*** Supplied entries ***
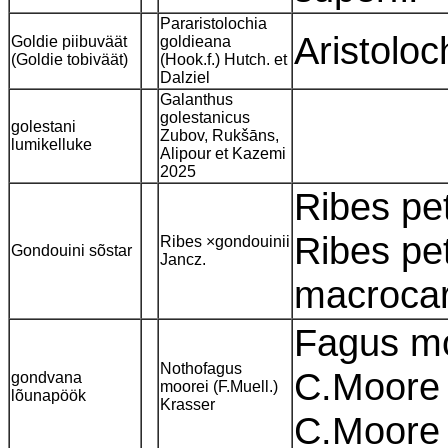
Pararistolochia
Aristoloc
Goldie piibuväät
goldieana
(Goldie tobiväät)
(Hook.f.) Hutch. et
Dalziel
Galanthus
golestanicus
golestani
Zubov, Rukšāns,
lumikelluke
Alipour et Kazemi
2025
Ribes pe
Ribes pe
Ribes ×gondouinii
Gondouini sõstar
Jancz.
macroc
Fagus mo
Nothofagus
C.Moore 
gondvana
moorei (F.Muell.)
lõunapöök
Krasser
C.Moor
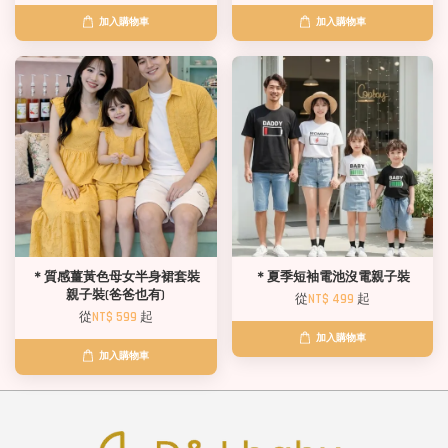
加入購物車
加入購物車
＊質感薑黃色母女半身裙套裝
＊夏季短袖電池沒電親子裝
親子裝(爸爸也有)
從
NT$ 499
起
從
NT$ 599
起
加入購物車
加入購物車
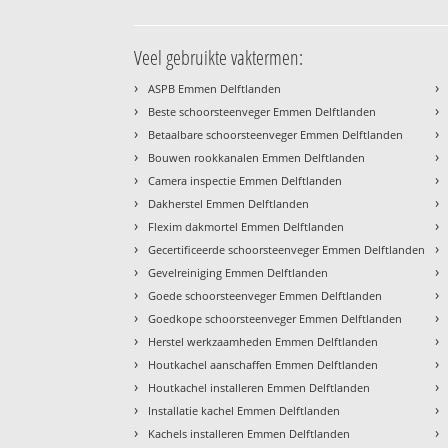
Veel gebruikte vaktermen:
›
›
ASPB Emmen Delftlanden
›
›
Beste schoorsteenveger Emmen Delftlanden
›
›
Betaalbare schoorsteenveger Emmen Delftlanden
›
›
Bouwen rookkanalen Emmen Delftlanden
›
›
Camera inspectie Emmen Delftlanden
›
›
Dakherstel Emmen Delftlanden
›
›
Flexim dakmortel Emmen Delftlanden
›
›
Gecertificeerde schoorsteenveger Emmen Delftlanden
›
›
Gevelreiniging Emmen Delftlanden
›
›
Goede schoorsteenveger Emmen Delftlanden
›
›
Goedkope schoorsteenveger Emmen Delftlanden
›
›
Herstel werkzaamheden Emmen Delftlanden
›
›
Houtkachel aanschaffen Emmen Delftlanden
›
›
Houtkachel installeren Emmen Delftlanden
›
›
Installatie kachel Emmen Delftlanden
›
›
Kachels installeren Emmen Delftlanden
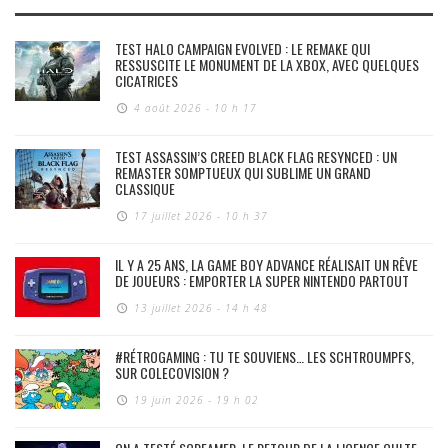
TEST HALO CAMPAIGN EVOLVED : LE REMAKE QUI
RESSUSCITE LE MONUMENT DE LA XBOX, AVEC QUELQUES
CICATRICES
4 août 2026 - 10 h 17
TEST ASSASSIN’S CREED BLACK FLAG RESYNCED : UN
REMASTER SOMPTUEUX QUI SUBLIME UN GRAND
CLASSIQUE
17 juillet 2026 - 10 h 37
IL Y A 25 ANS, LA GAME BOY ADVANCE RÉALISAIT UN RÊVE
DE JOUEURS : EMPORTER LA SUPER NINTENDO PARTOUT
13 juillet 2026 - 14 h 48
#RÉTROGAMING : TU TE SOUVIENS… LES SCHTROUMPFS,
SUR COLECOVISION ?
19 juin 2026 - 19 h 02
*** End of Supplied entries ***
*** Supplied entries ***
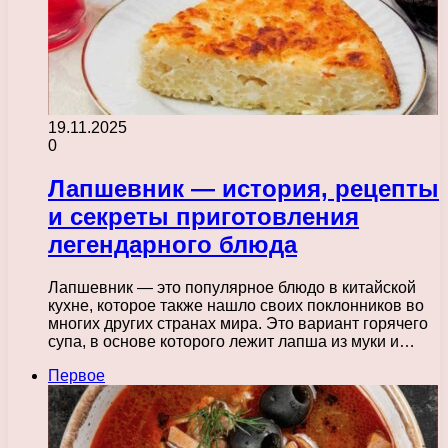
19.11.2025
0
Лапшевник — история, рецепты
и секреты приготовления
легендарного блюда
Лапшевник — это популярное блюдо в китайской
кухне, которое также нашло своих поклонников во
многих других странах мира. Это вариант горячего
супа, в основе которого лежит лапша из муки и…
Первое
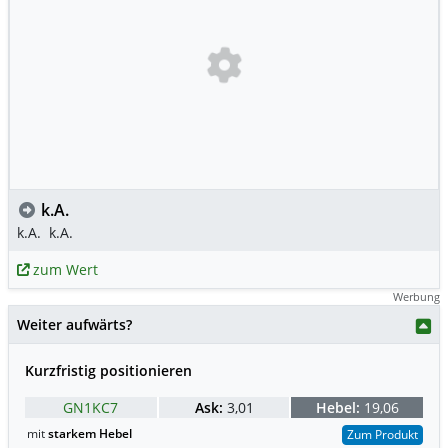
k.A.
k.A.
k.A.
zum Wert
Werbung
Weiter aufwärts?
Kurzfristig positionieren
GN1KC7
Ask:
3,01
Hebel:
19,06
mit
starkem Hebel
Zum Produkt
*** End of Supplied entries ***
# What you will do:
Within the material above, the line with "Gevelreiniging Emmen Delftlanden" opens the range and the line with "Kachels installeren Emmen Delftlanden" closes it; reproduce that range word for word.

# Result:
Gevelreiniging Emmen Delftlanden
›
›
Goede schoorsteenveger Emmen Delftlanden
›
›
Goedkope schoorsteenveger Emmen Delftlanden
›
›
Herstel werkzaamheden Emmen Delftlanden
›
›
Houtkachel aanschaffen Emmen Delftlanden
›
›
Houtkachel installeren Emmen Delftlanden
›
›
Installatie kachel Emmen Delftlanden
›
›
Kachels installeren Emmen Delftlanden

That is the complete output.